MOSCOW (Reuters) – President Vladimir Putin said on Wednesday that Russia’s new generation of Sarmat intercontinental ballistic missiles, which are capable of carrying 10 or more nuclear warheads, would soon be deployed for combat duty.
In a speech to new graduates of military academies, Putin stressed the importance of Russia’s “triad” of nuclear forces that can be launched from land, sea or air.
“The most important task here is the development of the nuclear triad, which is a key guarantee of Russia’s military security and global stability,” he said.
“Already about half of the units and formations of the Strategic Missile Forces are equipped with the latest Yars systems, and the troops are being re-equipped with modern missile systems with the Avangard hypersonic warhead.”
The first Sarmat launchers will be put on combat duty “in the near future”, Putin said.
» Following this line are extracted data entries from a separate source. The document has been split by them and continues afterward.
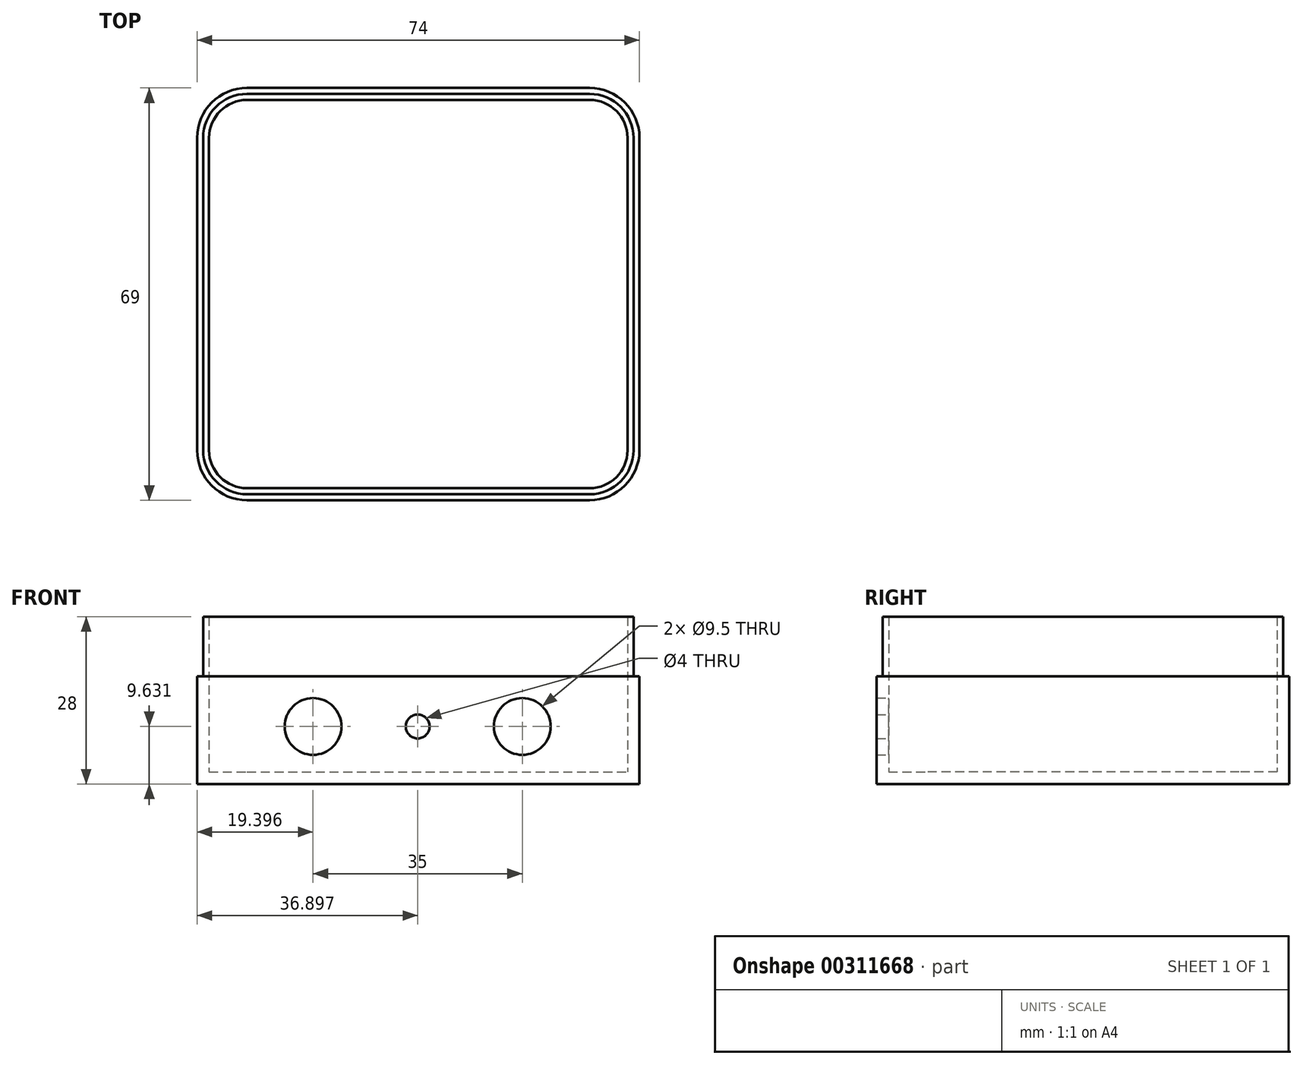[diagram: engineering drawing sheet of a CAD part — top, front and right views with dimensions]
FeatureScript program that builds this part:
annotation { "Feature Type Name" : "Feature", "Feature Type Description" : "" }
export const myFeature = defineFeature(function(context is Context, id is Id, definition is map)
    precondition{}
    {
        {
            var Q0;
            Q0=qCreatedBy(makeId("Top.planeOp"),FACE);
            var sketch = newSketch(context, id + "F0", { "sketchPlane" : qUnion([Q0])});
            skLineSegment(sketch, "E0", {"start": v(0, 0) * mm, "end": v(28.65, 0) * mm});
            skLineSegment(sketch, "E1", {"start": v(35, 6.35) * mm, "end": v(35, 58.65) * mm});
            skLineSegment(sketch, "E2", {"start": v(28.65, 65) * mm, "end": v(-28.65, 65) * mm});
            skLineSegment(sketch, "E3", {"start": v(-35, 58.65) * mm, "end": v(-35, 6.35) * mm});
            skLineSegment(sketch, "E4", {"start": v(-28.65, 0) * mm, "end": v(0, 0) * mm});
            skLineSegment(sketch, "E5", {"start": v(0, 0) * mm, "end": v(0, 65) * mm, "construction": true});
            skLineSegment(sketch, "E6", {"start": v(-35, 32.5) * mm, "end": v(35, 32.5) * mm, "construction": true});
            skPoint(sketch, "E7.visualSharp", {"position": v(-35, 0) * mm});
            skArc(sketch, "E7.filletArc", {"start": v(-35, 6.35) * mm, "mid": v(-33.14, 1.86) * mm, "end": v(-28.65, 0) * mm});
            skPoint(sketch, "E8.visualSharp", {"position": v(35, 0) * mm});
            skArc(sketch, "E8.filletArc", {"start": v(28.65, 0) * mm, "mid": v(33.14, 1.86) * mm, "end": v(35, 6.35) * mm});
            skPoint(sketch, "E9.visualSharp", {"position": v(35, 65) * mm});
            skArc(sketch, "E9.filletArc", {"start": v(35, 58.65) * mm, "mid": v(33.14, 63.14) * mm, "end": v(28.65, 65) * mm});
            skPoint(sketch, "E10.visualSharp", {"position": v(-35, 65) * mm});
            skArc(sketch, "E10.filletArc", {"start": v(-28.65, 65) * mm, "mid": v(-33.14, 63.14) * mm, "end": v(-35, 58.65) * mm});
            skArc(sketch, "E11.0", {"start": v(37, 58.65) * mm, "mid": v(34.55, 64.55) * mm, "end": v(28.65, 67) * mm});
            skLineSegment(sketch, "E11.1", {"start": v(37, 6.35) * mm, "end": v(37, 58.65) * mm});
            skLineSegment(sketch, "E11.2", {"start": v(28.65, 67) * mm, "end": v(-28.65, 67) * mm});
            skArc(sketch, "E11.3", {"start": v(28.65, -2) * mm, "mid": v(34.55, 0.45) * mm, "end": v(37, 6.35) * mm});
            skLineSegment(sketch, "E11.4", {"start": v(0, -2) * mm, "end": v(28.65, -2) * mm});
            skArc(sketch, "E11.5", {"start": v(-28.65, 67) * mm, "mid": v(-34.55, 64.55) * mm, "end": v(-37, 58.65) * mm});
            skLineSegment(sketch, "E11.6", {"start": v(-37, 58.65) * mm, "end": v(-37, 6.35) * mm});
            skArc(sketch, "E11.7", {"start": v(-37, 6.35) * mm, "mid": v(-34.55, 0.45) * mm, "end": v(-28.65, -2) * mm});
            skLineSegment(sketch, "E11.8", {"start": v(-28.65, -2) * mm, "end": v(0, -2) * mm});
            skLineSegment(sketch, "E12", {"start": v(0, 32.5) * mm, "end": v(17.5, 32.5) * mm});
            skLineSegment(sketch, "E13", {"start": v(0, 32.5) * mm, "end": v(-17.5, 32.5) * mm});
            skSolve(sketch);
        }
        {
            var Q0;
            Q0=makeQuery(id+"F0.imprint","IMPRINT",FACE,{"disambiguationData":[TD([[makeQuery(id+"F0.imprint","IMPRINT",EDGE,{"derivedFrom":sQuery(id+"F0.wireOp",EDGE,"E0")}),1.0]])]});
            var Q1;
            Q1=makeQuery(id+"F0.imprint","IMPRINT",FACE,{"disambiguationData":[TD([[makeQuery(id+"F0.imprint","IMPRINT",EDGE,{"derivedFrom":sQuery(id+"F0.wireOp",EDGE,"E0")}),-1.0]])]});
            extrude(context, id + "F1", {"entities" : qUnion([Q0, Q1]), "oppositeDirection" : true, "depth" : 2 * mm});
        }
        {
            var Q0;
            Q0 = qSketchRegion(id + "F0", true);
            extrude(context, id + "F2", {"entities" : qUnion([Q0]), "operationType" : NewBodyOperationType.ADD, "depth" : 26 * mm});
        }
        {
            var Q0;
            Q0=qCreatedBy(makeId("Top.planeOp"),FACE);
            cPlane(context, id + "F3", {"entities" : qUnion([Q0]), "cplaneType" : CPlaneType.OFFSET, "offset" : 26 * mm, "width" : 152.4 * mm, "height" : 152.4 * mm});
        }
        {
            var Q0;
            Q0 = qSketchRegion(id + "F0", true);
            extrude(context, id + "F4", {"entities" : qUnion([Q0]), "operationType" : NewBodyOperationType.ADD, "depth" : 25.4 * mm});
        }
        {
            var Q0;
            Q0=qCreatedBy(id+"F3.planeOp",FACE);
            var sketch = newSketch(context, id + "F5", { "sketchPlane" : qUnion([Q0])});
            skArc(sketch, "E14.0", {"start": v(36, 58.65) * mm, "mid": v(33.85, 63.85) * mm, "end": v(28.65, 66) * mm});
            skLineSegment(sketch, "E14.1", {"start": v(36, 6.35) * mm, "end": v(36, 58.65) * mm});
            skLineSegment(sketch, "E14.2", {"start": v(28.65, 66) * mm, "end": v(-28.65, 66) * mm});
            skArc(sketch, "E14.3", {"start": v(28.65, -1) * mm, "mid": v(33.85, 1.15) * mm, "end": v(36, 6.35) * mm});
            skLineSegment(sketch, "E14.4", {"start": v(0, -1) * mm, "end": v(28.65, -1) * mm});
            skArc(sketch, "E14.5", {"start": v(-28.65, 66) * mm, "mid": v(-33.85, 63.85) * mm, "end": v(-36, 58.65) * mm});
            skLineSegment(sketch, "E14.6", {"start": v(-36, 58.65) * mm, "end": v(-36, 6.35) * mm});
            skArc(sketch, "E14.7", {"start": v(-36, 6.35) * mm, "mid": v(-33.85, 1.15) * mm, "end": v(-28.65, -1) * mm});
            skLineSegment(sketch, "E14.8", {"start": v(-28.65, -1) * mm, "end": v(0, -1) * mm});
            skArc(sketch, "E15.0", {"start": v(37, 58.65) * mm, "mid": v(34.55, 64.55) * mm, "end": v(28.65, 67) * mm});
            skLineSegment(sketch, "E15.1", {"start": v(37, 6.35) * mm, "end": v(37, 58.65) * mm});
            skLineSegment(sketch, "E15.2", {"start": v(28.65, 67) * mm, "end": v(-28.65, 67) * mm});
            skArc(sketch, "E15.3", {"start": v(28.65, -2) * mm, "mid": v(34.55, 0.45) * mm, "end": v(37, 6.35) * mm});
            skLineSegment(sketch, "E15.4", {"start": v(0, -2) * mm, "end": v(28.65, -2) * mm});
            skArc(sketch, "E15.5", {"start": v(-28.65, 67) * mm, "mid": v(-34.55, 64.55) * mm, "end": v(-37, 58.65) * mm});
            skLineSegment(sketch, "E15.6", {"start": v(-37, 58.65) * mm, "end": v(-37, 6.35) * mm});
            skArc(sketch, "E15.7", {"start": v(-37, 6.35) * mm, "mid": v(-34.55, 0.45) * mm, "end": v(-28.65, -2) * mm});
            skLineSegment(sketch, "E15.8", {"start": v(-28.65, -2) * mm, "end": v(0, -2) * mm});
            skSolve(sketch);
        }
        {
            var Q0;
            Q0 = qSketchRegion(id + "F5", true);
            extrude(context, id + "F6", {"entities" : qUnion([Q0]), "operationType" : NewBodyOperationType.REMOVE, "oppositeDirection" : true, "depth" : 10 * mm});
        }
        {
            var Q0;
            Q0=qCreatedBy(makeId("Front.planeOp"),FACE);
            var sketch = newSketch(context, id + "F7", { "sketchPlane" : qUnion([Q0])});
            skLineSegment(sketch, "E16", {"start": v(-32.45, 7.63) * mm, "end": v(32.24, 7.63) * mm, "construction": true});
            skLineSegment(sketch, "E17", {"start": v(-0.1, 7.63) * mm, "end": v(-17.6, 7.63) * mm});
            skLineSegment(sketch, "E18", {"start": v(-0.1, 7.63) * mm, "end": v(17.4, 7.63) * mm});
            skLineSegment(sketch, "E19", {"start": v(17.4, 7.63) * mm, "end": v(22.4, 7.63) * mm});
            skLineSegment(sketch, "E20", {"start": v(-17.6, 7.63) * mm, "end": v(-21.02, 7.63) * mm});
            skCircle(sketch, "E21", {"center": v(-0.1, 7.63) * mm, "radius": 2 * mm});
            skCircle(sketch, "E22", {"center": v(17.4, 7.63) * mm, "radius": 4.75 * mm});
            skCircle(sketch, "E23", {"center": v(-17.6, 7.63) * mm, "radius": 4.75 * mm});
            skSolve(sketch);
        }
        {
            var Q0;
            Q0 = qSketchRegion(id + "F7", true);
            extrude(context, id + "F8", {"entities" : qUnion([Q0]), "operationType" : NewBodyOperationType.REMOVE, "depth" : 25.4 * mm});
        }
    });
Defence Minister Sergei Shoigu told the assembled graduates in the Kremlin’s St George’s Hall, which commemorates the greatest feats in Russian military history, that the “collective West” was waging a “real war” against Russia.
Putin has repeatedly said since the start of the Ukraine conflict that Russia is ready to use all means, including nuclear weapons, to defend its “territorial integrity”. Last year he said he was placing territories seized in Ukraine that Russia now claims as its own under Moscow’s nuclear umbrella.
As recently as last week, however, Putin said Ukrainian forces had “no chance” in their current counteroffensive, and Russia had no need to resort to nuclear weapons.
The new Sarmat missile is designed to carry out nuclear strikes on targets thousands of missiles away in the United States or Europe. But its deployment has proceeded slower than planned, as Russia had said in April 2022 that it would be in place by autumn of that year.
Dmitry Rogozin, then head of Russia’s space agency, said at that time that the missiles would be deployed with a unit in the Krasnoyarsk region of Siberia, about 3,000 km (1,860 miles) east of Moscow.
Rogozin said they would be placed at the same sites and in the same silos as the Soviet-era Voyevoda missiles they are replacing, hailing the new “super-weapon” as an historic event that would guarantee the security of Russia’s children and grandchildren for the next 30-40 years.